● **Job**
Count the lines in the data below that contain the string "кухни", treating uppercase and lowercase letters as distinct. Reply with the number alone.

***** Data for this exercise

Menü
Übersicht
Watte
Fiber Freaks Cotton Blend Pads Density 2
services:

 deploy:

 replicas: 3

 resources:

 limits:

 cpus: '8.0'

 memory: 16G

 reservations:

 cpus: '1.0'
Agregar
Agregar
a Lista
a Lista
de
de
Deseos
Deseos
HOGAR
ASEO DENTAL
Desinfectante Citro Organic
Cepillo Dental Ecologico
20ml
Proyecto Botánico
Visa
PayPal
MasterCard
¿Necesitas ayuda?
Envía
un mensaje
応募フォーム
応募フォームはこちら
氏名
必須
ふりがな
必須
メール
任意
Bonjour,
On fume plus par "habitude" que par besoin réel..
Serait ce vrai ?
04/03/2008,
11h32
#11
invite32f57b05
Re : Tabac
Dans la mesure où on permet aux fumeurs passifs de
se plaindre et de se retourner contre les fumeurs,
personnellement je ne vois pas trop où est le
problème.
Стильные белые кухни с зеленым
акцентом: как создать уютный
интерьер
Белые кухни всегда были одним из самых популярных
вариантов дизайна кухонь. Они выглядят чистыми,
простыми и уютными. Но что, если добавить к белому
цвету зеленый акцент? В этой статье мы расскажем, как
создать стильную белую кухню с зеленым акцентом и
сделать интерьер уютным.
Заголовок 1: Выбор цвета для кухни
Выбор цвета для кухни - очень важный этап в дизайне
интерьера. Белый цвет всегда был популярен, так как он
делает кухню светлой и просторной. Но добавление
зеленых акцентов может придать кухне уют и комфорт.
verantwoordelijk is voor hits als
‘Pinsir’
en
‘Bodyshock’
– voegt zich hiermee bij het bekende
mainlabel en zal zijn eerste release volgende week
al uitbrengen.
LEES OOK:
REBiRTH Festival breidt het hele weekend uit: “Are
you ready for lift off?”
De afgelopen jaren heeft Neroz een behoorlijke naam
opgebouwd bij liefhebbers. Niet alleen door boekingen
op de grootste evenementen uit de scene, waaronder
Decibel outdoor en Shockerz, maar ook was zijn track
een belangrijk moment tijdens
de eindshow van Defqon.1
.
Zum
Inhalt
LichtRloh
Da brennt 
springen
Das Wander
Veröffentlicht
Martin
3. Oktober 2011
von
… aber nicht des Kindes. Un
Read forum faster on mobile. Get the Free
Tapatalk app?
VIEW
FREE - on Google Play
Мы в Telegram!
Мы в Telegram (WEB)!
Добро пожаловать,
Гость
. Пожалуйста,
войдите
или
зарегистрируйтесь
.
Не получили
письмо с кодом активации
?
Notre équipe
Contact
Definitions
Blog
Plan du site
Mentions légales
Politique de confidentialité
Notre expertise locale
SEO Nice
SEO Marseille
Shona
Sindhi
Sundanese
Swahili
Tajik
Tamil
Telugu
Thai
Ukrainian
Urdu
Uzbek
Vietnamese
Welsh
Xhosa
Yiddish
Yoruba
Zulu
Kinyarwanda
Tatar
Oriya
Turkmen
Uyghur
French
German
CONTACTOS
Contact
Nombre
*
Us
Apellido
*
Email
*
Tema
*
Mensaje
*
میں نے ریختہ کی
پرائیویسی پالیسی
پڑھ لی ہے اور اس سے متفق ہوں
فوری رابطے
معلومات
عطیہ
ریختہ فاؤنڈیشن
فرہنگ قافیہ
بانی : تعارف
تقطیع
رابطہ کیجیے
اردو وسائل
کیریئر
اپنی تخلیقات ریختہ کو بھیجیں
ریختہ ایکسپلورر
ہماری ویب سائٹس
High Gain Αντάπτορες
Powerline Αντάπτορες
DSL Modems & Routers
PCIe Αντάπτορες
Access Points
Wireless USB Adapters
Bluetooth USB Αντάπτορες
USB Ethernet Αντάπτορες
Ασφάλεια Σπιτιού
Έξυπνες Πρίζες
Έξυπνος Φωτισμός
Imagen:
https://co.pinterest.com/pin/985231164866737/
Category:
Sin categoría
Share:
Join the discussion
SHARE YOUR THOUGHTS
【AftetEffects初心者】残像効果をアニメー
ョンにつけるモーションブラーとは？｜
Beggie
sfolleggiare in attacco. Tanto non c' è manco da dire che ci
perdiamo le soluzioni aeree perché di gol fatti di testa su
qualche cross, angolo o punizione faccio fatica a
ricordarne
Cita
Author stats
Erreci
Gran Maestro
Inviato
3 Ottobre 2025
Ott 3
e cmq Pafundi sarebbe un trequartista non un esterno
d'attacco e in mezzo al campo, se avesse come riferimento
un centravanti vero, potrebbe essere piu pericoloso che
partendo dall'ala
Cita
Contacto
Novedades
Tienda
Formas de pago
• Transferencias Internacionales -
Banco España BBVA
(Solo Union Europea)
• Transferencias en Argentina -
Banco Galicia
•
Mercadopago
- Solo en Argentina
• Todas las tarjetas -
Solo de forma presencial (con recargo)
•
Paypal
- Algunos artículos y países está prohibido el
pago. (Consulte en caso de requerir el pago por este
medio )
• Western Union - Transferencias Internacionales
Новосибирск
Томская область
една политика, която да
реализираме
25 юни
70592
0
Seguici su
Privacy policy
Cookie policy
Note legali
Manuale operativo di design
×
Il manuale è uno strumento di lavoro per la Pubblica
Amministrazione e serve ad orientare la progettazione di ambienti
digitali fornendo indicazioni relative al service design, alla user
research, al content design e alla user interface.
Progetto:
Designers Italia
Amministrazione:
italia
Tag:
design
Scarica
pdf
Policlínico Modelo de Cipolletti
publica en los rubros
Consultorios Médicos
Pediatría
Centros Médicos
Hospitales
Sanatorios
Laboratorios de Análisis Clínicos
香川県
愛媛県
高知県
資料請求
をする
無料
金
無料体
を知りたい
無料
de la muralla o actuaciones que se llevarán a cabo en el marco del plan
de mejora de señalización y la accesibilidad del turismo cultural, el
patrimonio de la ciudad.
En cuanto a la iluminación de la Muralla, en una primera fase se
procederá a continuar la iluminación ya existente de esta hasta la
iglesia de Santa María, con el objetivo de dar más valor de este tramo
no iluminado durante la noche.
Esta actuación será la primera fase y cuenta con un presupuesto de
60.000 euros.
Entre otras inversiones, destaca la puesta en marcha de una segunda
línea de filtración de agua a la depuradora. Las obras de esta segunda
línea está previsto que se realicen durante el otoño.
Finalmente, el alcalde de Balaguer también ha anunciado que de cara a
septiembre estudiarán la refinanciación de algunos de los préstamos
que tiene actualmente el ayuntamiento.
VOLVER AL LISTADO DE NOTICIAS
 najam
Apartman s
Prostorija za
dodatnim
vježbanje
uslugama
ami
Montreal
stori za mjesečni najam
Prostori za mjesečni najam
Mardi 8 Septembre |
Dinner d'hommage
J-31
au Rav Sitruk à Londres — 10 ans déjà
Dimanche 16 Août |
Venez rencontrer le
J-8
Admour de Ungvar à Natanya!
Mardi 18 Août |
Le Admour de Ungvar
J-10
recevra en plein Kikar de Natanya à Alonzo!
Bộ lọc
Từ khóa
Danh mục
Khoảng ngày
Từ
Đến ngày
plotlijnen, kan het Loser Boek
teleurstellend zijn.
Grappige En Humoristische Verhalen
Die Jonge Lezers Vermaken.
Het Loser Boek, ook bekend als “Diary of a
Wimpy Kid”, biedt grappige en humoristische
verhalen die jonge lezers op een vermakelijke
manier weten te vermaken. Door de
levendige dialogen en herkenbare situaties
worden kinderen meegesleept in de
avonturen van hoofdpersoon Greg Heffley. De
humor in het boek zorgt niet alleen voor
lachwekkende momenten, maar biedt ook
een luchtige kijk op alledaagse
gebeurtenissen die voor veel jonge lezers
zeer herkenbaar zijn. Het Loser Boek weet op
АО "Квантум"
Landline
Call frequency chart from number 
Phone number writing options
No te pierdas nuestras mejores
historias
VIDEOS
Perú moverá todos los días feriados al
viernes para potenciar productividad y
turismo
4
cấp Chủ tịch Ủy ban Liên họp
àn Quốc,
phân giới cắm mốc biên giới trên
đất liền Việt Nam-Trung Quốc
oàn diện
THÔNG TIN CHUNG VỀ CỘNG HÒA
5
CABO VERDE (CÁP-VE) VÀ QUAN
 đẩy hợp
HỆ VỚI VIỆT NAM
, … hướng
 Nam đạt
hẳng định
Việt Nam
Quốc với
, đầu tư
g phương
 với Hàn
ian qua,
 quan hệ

**********

● **Answer section**
4